How involved are you with artists while they develop an exhibition?

I like to be involved in the exhibitions of course, sometimes I am more involved and sometimes less. Sometimes I prefer to let things unfold, to allow for the event to seize its moment alone.

 

You occasionally show artists outside your programme, such as Chakaia Booker. Are you interested in how those practices work alongside the artists you represent?

Sometimes they do not have much in common, but this reality makes the meeting more interesting.

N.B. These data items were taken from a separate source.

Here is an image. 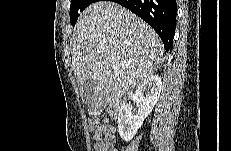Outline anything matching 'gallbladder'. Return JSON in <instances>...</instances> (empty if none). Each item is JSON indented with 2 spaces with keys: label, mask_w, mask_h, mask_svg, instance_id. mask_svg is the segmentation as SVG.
I'll list each match as a JSON object with an SVG mask.
<instances>
[{
  "label": "gallbladder",
  "mask_w": 231,
  "mask_h": 151,
  "mask_svg": "<svg viewBox=\"0 0 231 151\" xmlns=\"http://www.w3.org/2000/svg\"><path fill=\"white\" fill-rule=\"evenodd\" d=\"M81 96L82 100L87 104L92 103L96 99V84L92 80L84 81Z\"/></svg>",
  "instance_id": "1"
}]
</instances>
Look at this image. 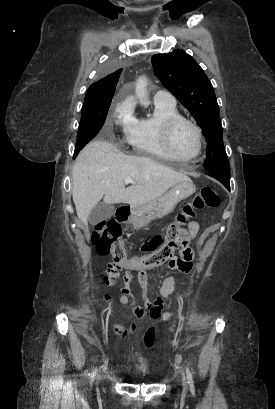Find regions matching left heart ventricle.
<instances>
[{"instance_id":"obj_1","label":"left heart ventricle","mask_w":275,"mask_h":409,"mask_svg":"<svg viewBox=\"0 0 275 409\" xmlns=\"http://www.w3.org/2000/svg\"><path fill=\"white\" fill-rule=\"evenodd\" d=\"M173 150L178 157H191L196 152L197 143L194 132L187 124L176 128L172 140Z\"/></svg>"}]
</instances>
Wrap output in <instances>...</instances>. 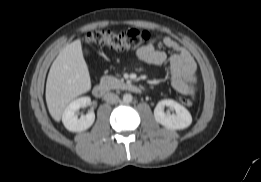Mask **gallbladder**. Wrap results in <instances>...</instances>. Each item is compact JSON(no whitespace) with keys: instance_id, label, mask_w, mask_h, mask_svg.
<instances>
[{"instance_id":"1","label":"gallbladder","mask_w":261,"mask_h":182,"mask_svg":"<svg viewBox=\"0 0 261 182\" xmlns=\"http://www.w3.org/2000/svg\"><path fill=\"white\" fill-rule=\"evenodd\" d=\"M85 53L88 54L89 53L88 50H85Z\"/></svg>"}]
</instances>
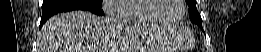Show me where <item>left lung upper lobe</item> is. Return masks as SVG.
I'll return each mask as SVG.
<instances>
[{"label": "left lung upper lobe", "mask_w": 261, "mask_h": 52, "mask_svg": "<svg viewBox=\"0 0 261 52\" xmlns=\"http://www.w3.org/2000/svg\"><path fill=\"white\" fill-rule=\"evenodd\" d=\"M189 6V17L191 22L202 27V19L196 8V0H186Z\"/></svg>", "instance_id": "5c2ea615"}]
</instances>
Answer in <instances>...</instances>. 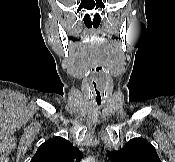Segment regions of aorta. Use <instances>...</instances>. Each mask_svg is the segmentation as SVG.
I'll use <instances>...</instances> for the list:
<instances>
[{
	"instance_id": "1",
	"label": "aorta",
	"mask_w": 175,
	"mask_h": 162,
	"mask_svg": "<svg viewBox=\"0 0 175 162\" xmlns=\"http://www.w3.org/2000/svg\"><path fill=\"white\" fill-rule=\"evenodd\" d=\"M83 162H94V159L91 158V157H89V158H87L86 160H83Z\"/></svg>"
}]
</instances>
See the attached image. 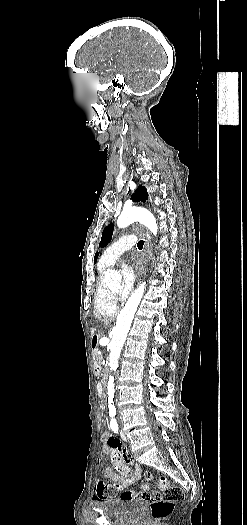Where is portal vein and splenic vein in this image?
Wrapping results in <instances>:
<instances>
[{"label": "portal vein and splenic vein", "instance_id": "1", "mask_svg": "<svg viewBox=\"0 0 247 525\" xmlns=\"http://www.w3.org/2000/svg\"><path fill=\"white\" fill-rule=\"evenodd\" d=\"M105 364H106V361H102V366H105Z\"/></svg>", "mask_w": 247, "mask_h": 525}]
</instances>
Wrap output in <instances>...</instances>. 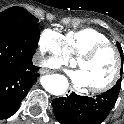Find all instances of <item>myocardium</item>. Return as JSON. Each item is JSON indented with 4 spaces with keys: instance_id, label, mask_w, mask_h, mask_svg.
Returning <instances> with one entry per match:
<instances>
[{
    "instance_id": "1",
    "label": "myocardium",
    "mask_w": 124,
    "mask_h": 124,
    "mask_svg": "<svg viewBox=\"0 0 124 124\" xmlns=\"http://www.w3.org/2000/svg\"><path fill=\"white\" fill-rule=\"evenodd\" d=\"M107 49H111L115 53V58H116L115 71L112 77L110 78V80L104 85H101L98 87H89L88 90L92 93H104L112 89L118 83V81L121 79L122 73L124 72V61H123L122 54L116 45L108 42V43H101L93 46L87 52L81 55L78 59V64L91 60L94 57H96L99 53Z\"/></svg>"
}]
</instances>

In the specific case of Chakaia Booker and Carol Rama, both used the same material: car tires, but whilst Booker’s tires are a metaphor for post-colonial issues, slavery, class, race and labour, for Rama car tires and bicycle tires have a different connotation which is of a more subjective nature and are connected to her personal story.

Performance,
Leila Hekmat, CROCCOPAZZO!,
Galerie Isabella Bortolozzi, Berlin, 2020.

Courtesy the artist and Galerie Isabella Bortolozzi, Berlin.
Photo: Claude Gerber.

For Gallery Weekend Berlin, you’re showing the painter Adam Gordon. What can visitors expect?  

The exhibition feels like a single organism, each work contributing to a subtle tension between presence and absence. I think it’s that quiet instability that makes his practice so compelling. The artist treats painting as spatial and experiential rather than purely image based. His works don’t just depict rooms – they activate them, leaving a lingering atmosphere, as if spaces carry psychological residue. I’m particularly interested in how he constructs this effect through layering, staging and the control of perception – both within the paintings and in their installation.